**Activity list**
#1 In the account of Mary Morgan's case, which judge presided over her trial?
#2 Continue the account of Mary Morgan's case from the point where it stops.

**Text section**
·····

Morgan was working in the kitchens in the early hours of a Sunday in September 1804 when she became unwell. She later went to her room in the servant's quarters of the castle. Early that evening the cook went to her room and accused Morgan of having given birth to a baby, which at first she strongly denied. Later, according to the evidence given by the cook, Morgan "owned that she had delivered herself of a child which was in the underbed cut open, amongst the feathers with the head nearly divided from the body, and the severely damaged intestinal system removed and placed underneath the child."

==Inquest and trial==

The inquest on the baby was held at Glasbury two days later, and the Coroner's Jury found that:

Mary Morgan, late of the Parish of Glazebury, a single woman on the 23rd day of September being big with child, afterward alone and secretly from her body did bring forth alive a female child, which by the laws and customs of this Kingdom was a bastard. Mary Morgan... moved and seduced by the instigation of the devil afterwards on the same day, feloniously, wilfully and of her malice aforethought did make an assault with a certain penknife made of iron and steel of the value of sixpence... and gave the child one mortal wound of the length of three inches and the depth of one inch. The child instantly died.

Morgan was too ill to travel to Presteigne, where the Assizes were held, until 6 October. The trial eventually began in April 1805 before Mr Justice Hardinge, concluding on 11 April, when the jury found her guilty of murdering her child.

==Death==

"To the Memory of Mary Morgan, who young and beautiful, endowed with a good understanding and disposition, but unenlightened by the sacred truths of Christianity became the victim of sin and shame and was condemned to an ignominious death on the 11th April 1805, for the Murder of her bastard Child.

·····

Items listed in a dataset

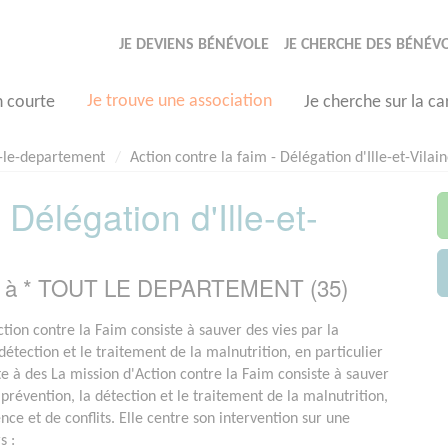
JE DEVIENS BÉNÉVOLE
JE CHERCHE DES BÉNÉV
Je trouve une association
n courte
Je cherche sur la ca
-le-departement
Action contre la faim - Délégation d'Ille-et-Vilai
 Délégation d'Ille-et-
sée à * TOUT LE DEPARTEMENT (35)
tion contre la Faim consiste à sauver des vies par la
détection et le traitement de la malnutrition, en particulier
te à des La mission d'Action contre la Faim consiste à sauver
 prévention, la détection et le traitement de la malnutrition,
nce et de conflits. Elle centre son intervention sur une
s :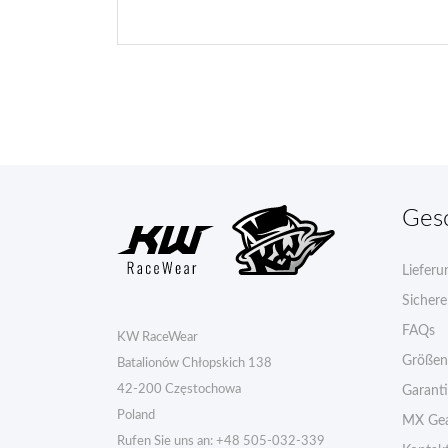
Ges
Lieferu
Sicher
FAQs
KW RaceWear
Größen
Batalionów Chłopskich 138
42-200 Częstochowa
Garant
Poland
MX Gea
Rufen Sie uns an:
+48 505-032-339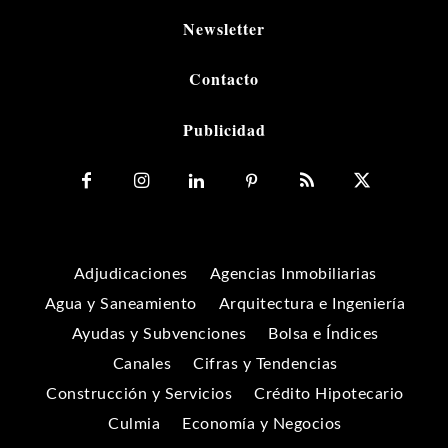
Newsletter
Contacto
Publicidad
Adjudicaciones
Agencias Inmobiliarias
Agua y Saneamiento
Arquitectura e Ingeniería
Ayudas y Subvenciones
Bolsa e Índices
Canales
Cifras y Tendencias
Construcción y Servicios
Crédito Hipotecario
Culmia
Economía y Negocios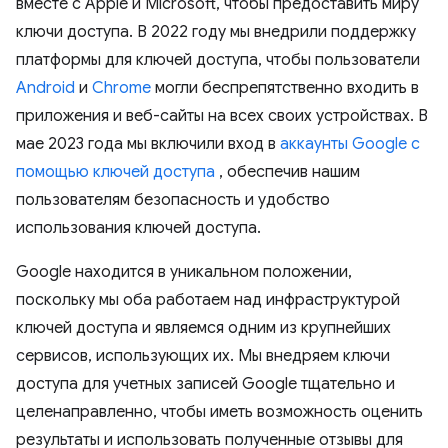
вместе с Apple и Microsoft, чтобы предоставить миру
ключи доступа. В 2022 году мы внедрили поддержку
платформы для ключей доступа, чтобы пользователи
Android
и
Chrome
могли беспрепятственно входить в
приложения и веб-сайты на всех своих устройствах. В
мае 2023 года мы включили вход в
аккаунты Google с
помощью ключей доступа
, обеспечив нашим
пользователям безопасность и удобство
использования ключей доступа.
Google находится в уникальном положении,
поскольку мы оба работаем над инфраструктурой
ключей доступа и являемся одним из крупнейших
сервисов, использующих их. Мы внедряем ключи
доступа для учетных записей Google тщательно и
целенаправленно, чтобы иметь возможность оценить
результаты и использовать полученные отзывы для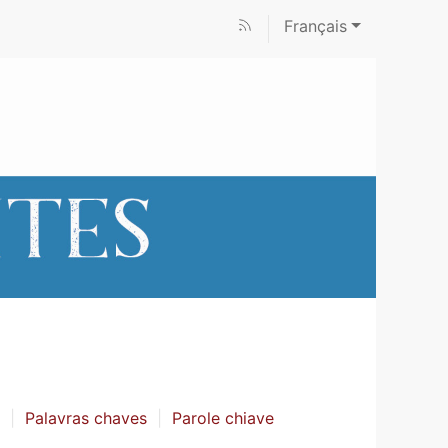
Français
Palavras chaves
Parole chiave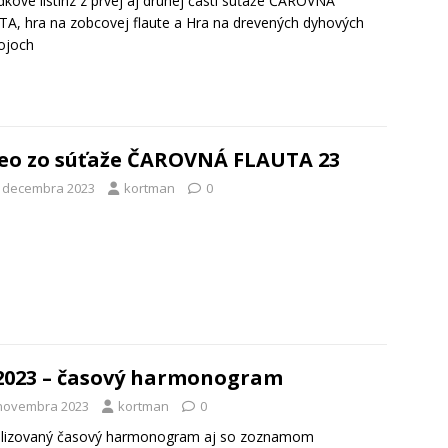
dkové listinz z prvej aj druhej časti súťaže ČAROVNÁ
A, hra na zobcovej flaute a Hra na drevených dyhových
ojoch
eo zo súťaže ČAROVNÁ FLAUTA 23
. decembra 2023
kortman
0
2023 – časový harmonogram
 novembra 2023
kortman
0
alizovaný časový harmonogram aj so zoznamom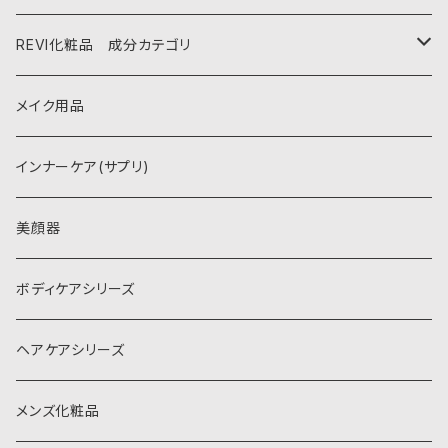
ニキビ・ニキビ跡
REVI化粧品 成分カテゴリ
肌荒れ・敏感
パーフェクトシリーズ(基礎化粧品)
メイク用品
シミ・くすみ
REVI SOME シリーズ
インナーケア(サプリ)
シワ・たるみ
再生因子(Cysay)シリーズ
美顔器
毛穴改善
スピキュールシリーズ(針)
ボディケアシリーズ
若返り・今より美しく
NMN シリーズ (若化)
ヘアケアシリーズ
その他
メンズ化粧品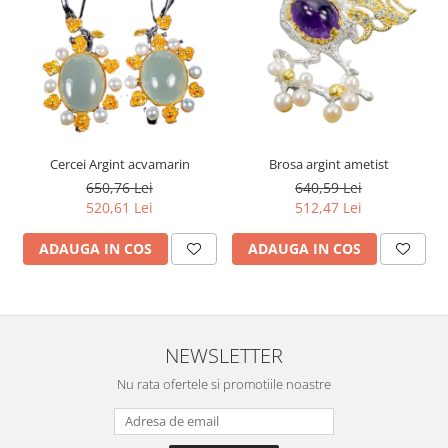
Cercei Argint acvamarin
Brosa argint ametist
650,76 Lei
640,59 Lei
520,61 Lei
512,47 Lei
ADAUGA IN COS
ADAUGA IN COS
NEWSLETTER
Nu rata ofertele si promotiile noastre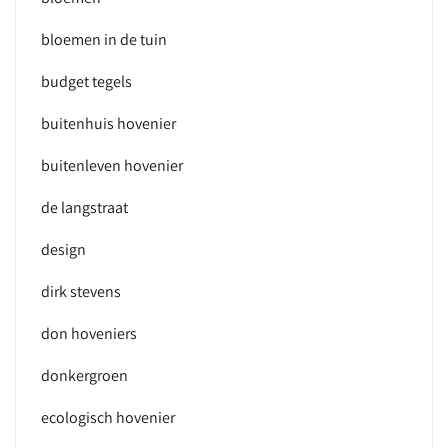
bloemen in de tuin
budget tegels
buitenhuis hovenier
buitenleven hovenier
de langstraat
design
dirk stevens
don hoveniers
donkergroen
ecologisch hovenier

·····

**Responses by task**
#1 Mr Justice Hardinge

#2
Rous'd to a first sense of guilt and remorse by the eloquent and humane exertions of her benevolent Judge, Mr Justice Hardinge, she underwent the Sentence of the Law on the following Thursday with unfeigned repentance and a furvent hope of forgiveness through the merits of a redeeming intercessor.

This stone is erected not merely to perpetuate the remembrance of a departed penitent, but to remind the living of the frailty of human nature when unsupported by Religion".
— Powys Digital History Project - The Story of Mary Morgan - Gravestone inscription

"In Memory of MARY MORGAN who Suffer'd April 13th, 1805. Aged 17 years. He that is without sin among you Let him first cast a stone at her. The 8th Chapr. of John, part of ye 7th vr."
— Powys Digital History Project - The Story of Mary Morgan - Gravestone inscription

On 13 April Morgan was hanged, and was buried in what was then unconsecrated ground near the church later that same afternoon. Her public execution attracted large crowds, who watched as she was taken by cart from the gaol to the execution at Gallows Lane. She was subsequently commemorated by two gravestones in the churchyard at Presteigne.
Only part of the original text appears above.